The "burgesie" in its original sense is intimately linked to the existence of cities recognized as such by their urban charters (e.g. municipal charter, town privileges), so there was no bourgeoisie "outside the walls of the city" beyond which the people were "peasants" submitted to the stately courts and manorialism (except for the traveling "fair bourgeoisie" living outside urban territories, who retained their city rights and domicile).

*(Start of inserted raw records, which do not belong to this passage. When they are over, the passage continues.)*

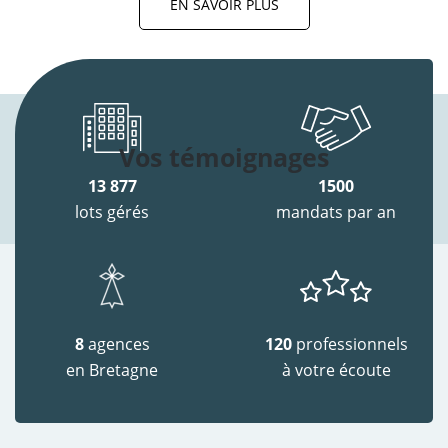
EN SAVOIR PLUS
Vos témoignages
13 877
1500
lots gérés
mandats par an
8
agences
120
professionnels
en Bretagne
à votre écoute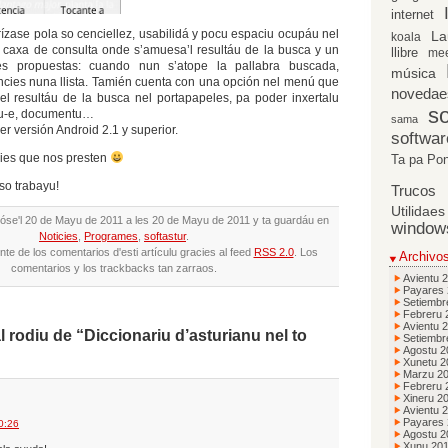
internet
rízase pola so cenciellez, usabilidá y pocu espaciu ocupáu nel
La
koala
 caxa de consulta onde s’amuesa’l resultáu de la busca y un
llibre
me
res propuestas: cuando nun s’atope la pallabra buscada,
música
cies nuna llista. Tamién cuenta con una opción nel menú que
novedae
 del resultáu de la busca nel portapapeles, pa poder inxertalu
so
éu-e, documentu…
sama
r versión Android 2.1 y superior.
softwar
icies que nos presten
Ta pa Po
so trabayu!
Trucos
Utilidaes
izóse'l 20 de Mayu de 2011 a les 20 de Mayu de 2011 y ta guardáu en
window
Noticies
,
Programes
,
softastur
.
nte de los comentarios d'esti artículu gracies al feed
RSS 2.0
. Los
Archivo
comentarios y los trackbacks tan zarraos.
Avientu 
Payares
Setiembr
Febreru 
Avientu 
l rodiu de “Diccionariu d’asturianu nel to
Setiembr
Agostu 2
Xunetu 2
Marzu 2
Febreru 
Xineru 2
Avientu 
Payares
0:26
Agostu 2
Xunu 20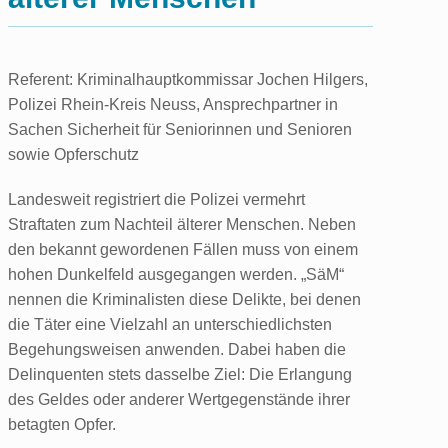
Referent: Kriminalhauptkommissar Jochen Hilgers,
Polizei Rhein-Kreis Neuss, Ansprechpartner in
Sachen Sicherheit für Seniorinnen und Senioren
sowie Opferschutz
Landesweit registriert die Polizei vermehrt
Straftaten zum Nachteil älterer Menschen. Neben
den bekannt gewordenen Fällen muss von einem
hohen Dunkelfeld ausgegangen werden. „SäM“
nennen die Kriminalisten diese Delikte, bei denen
die Täter eine Vielzahl an unterschiedlichsten
Begehungsweisen anwenden. Dabei haben die
Delinquenten stets dasselbe Ziel: Die Erlangung
des Geldes oder anderer Wertgegenstände ihrer
betagten Opfer.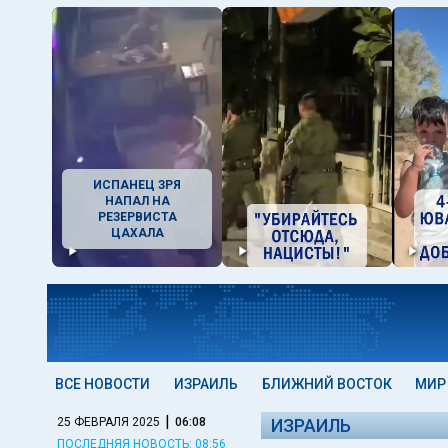
ИСПАНЕЦ ЗРЯ
НАПАЛ НА
РЕЗЕРВИСТА
ЦАХАЛА
ВСЕ НОВОСТИ
ИЗРАИЛЬ
БЛИЖНИЙ ВОСТОК
МИР
|
25 ФЕВРАЛЯ 2025
06:08
ИЗРАИЛЬ
ПОСЛЕДНЯЯ НОВОСТЬ: 08:56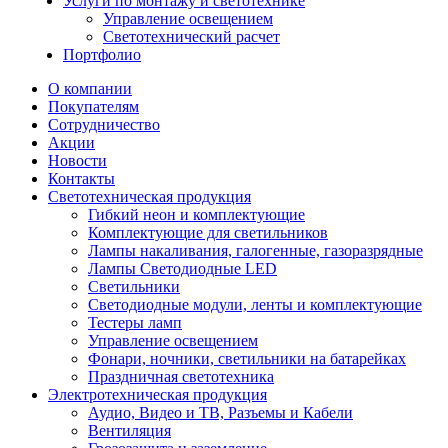
Услуги по монтажу и светотехнике
Управление освещением
Светотехнический расчет
Портфолио
О компании
Покупателям
Сотрудничество
Акции
Новости
Контакты
Светотехническая продукция
Гибкий неон и комплектующие
Комплектующие для светильников
Лампы накаливания, галогенные, газоразрядные
Лампы Светодиодные LED
Светильники
Светодиодные модули, ленты и комплектующие
Тестеры ламп
Управление освещением
Фонари, ночники, светильники на батарейках
Праздничная светотехника
Электротехническая продукция
Аудио, Видео и ТВ, Разъемы и Кабели
Вентиляция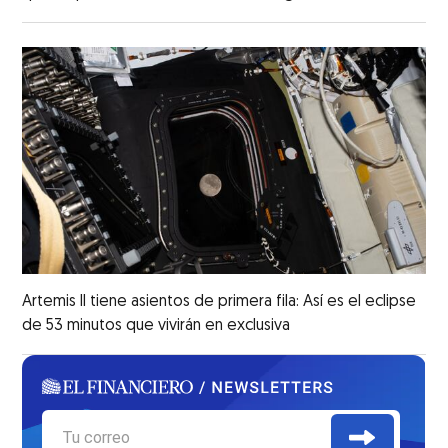
Artemis II tiene asientos de primera fila: Así es el eclipse
de 53 minutos que vivirán en exclusiva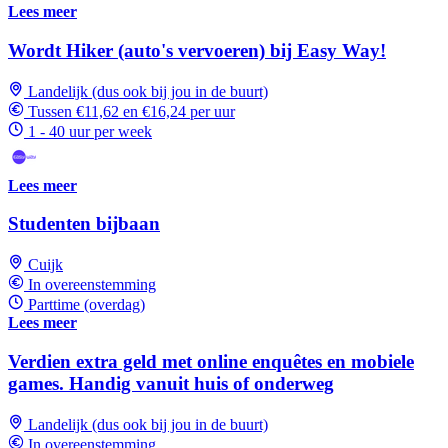
Lees meer
Wordt Hiker (auto's vervoeren) bij Easy Way!
Landelijk (dus ook bij jou in de buurt)
Tussen €11,62 en €16,24 per uur
1 - 40 uur per week
Lees meer
Studenten bijbaan
Cuijk
In overeenstemming
Parttime (overdag)
Lees meer
Verdien extra geld met online enquêtes en mobiele
games. Handig vanuit huis of onderweg
Landelijk (dus ook bij jou in de buurt)
In overeenstemming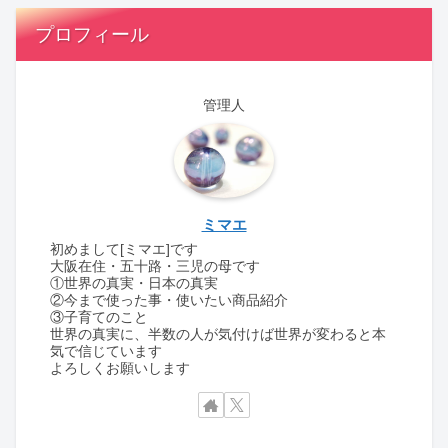
プロフィール
管理人
ミマエ
初めまして[ミマエ]です
大阪在住・五十路・三児の母です
①世界の真実・日本の真実
②今まで使った事・使いたい商品紹介
③子育てのこと
世界の真実に、半数の人が気付けば世界が変わると本
気で信じています
よろしくお願いします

In certain socialist philosophy, the bourgeoisie is the social class that came to own the means of production during modern industrialization and whose societal concerns are the value of property and the preservation of capital to ensure the perpetuation of their economic supremacy in society. This definition is explicitly absent from Burgoignesc legal and academic writing as welfare capitalism is consistently seen to disprove the existence of a perpetual class conflict.
History
Impact on society
Impact on the economy
The role of conspicuous consumption cannot be overstated in the Economy of Burgundie. After the collapse of the feudal order in Burgundie, and the rise of cities and eventually the industrial revolution a Burgoignesc middle class emerged, primarily made up of the merchant class, but also of skilled craftsmen. The Burgoigniacs filling the middle classes took on more and more real property and capital as the nobility and Church lost land and power. These culminated in the First Fratricide at which point the bishoprics of Burgundie were finally removed and the nobility abolished.